* **What this task involves**: Return every line in the entries below where the word "points" shows up.

* **Records for processing**:
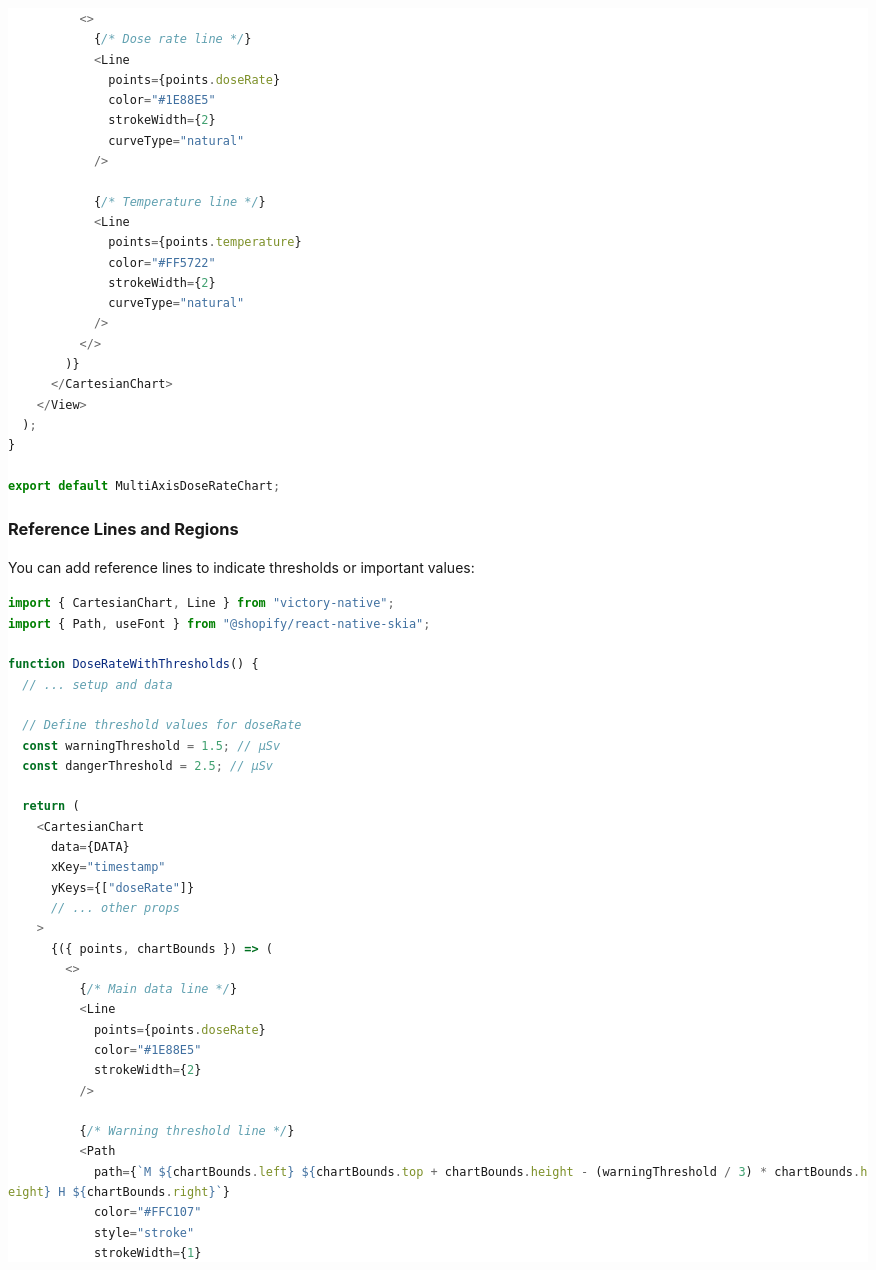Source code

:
 ```javascript
          <>
            {/* Dose rate line */}
            <Line 
              points={points.doseRate} 
              color="#1E88E5" 
              strokeWidth={2}
              curveType="natural"
            />
            
            {/* Temperature line */}
            <Line 
              points={points.temperature} 
              color="#FF5722" 
              strokeWidth={2}
              curveType="natural"
            />
          </>
        )}
      </CartesianChart>
    </View>
  );
}

export default MultiAxisDoseRateChart;
```

### Reference Lines and Regions

You can add reference lines to indicate thresholds or important values:

```javascript
import { CartesianChart, Line } from "victory-native";
import { Path, useFont } from "@shopify/react-native-skia";

function DoseRateWithThresholds() {
  // ... setup and data
  
  // Define threshold values for doseRate
  const warningThreshold = 1.5; // µSv
  const dangerThreshold = 2.5; // µSv
  
  return (
    <CartesianChart
      data={DATA}
      xKey="timestamp"
      yKeys={["doseRate"]}
      // ... other props
    >
      {({ points, chartBounds }) => (
        <>
          {/* Main data line */}
          <Line 
            points={points.doseRate} 
            color="#1E88E5" 
            strokeWidth={2}
          />
          
          {/* Warning threshold line */}
          <Path
            path={`M ${chartBounds.left} ${chartBounds.top + chartBounds.height - (warningThreshold / 3) * chartBounds.height} H ${chartBounds.right}`}
            color="#FFC107"
            style="stroke"
            strokeWidth={1}
```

* **Response to this task**:
              points={points.doseRate} 
              points={points.temperature} 
      {({ points, chartBounds }) => (
            points={points.doseRate} 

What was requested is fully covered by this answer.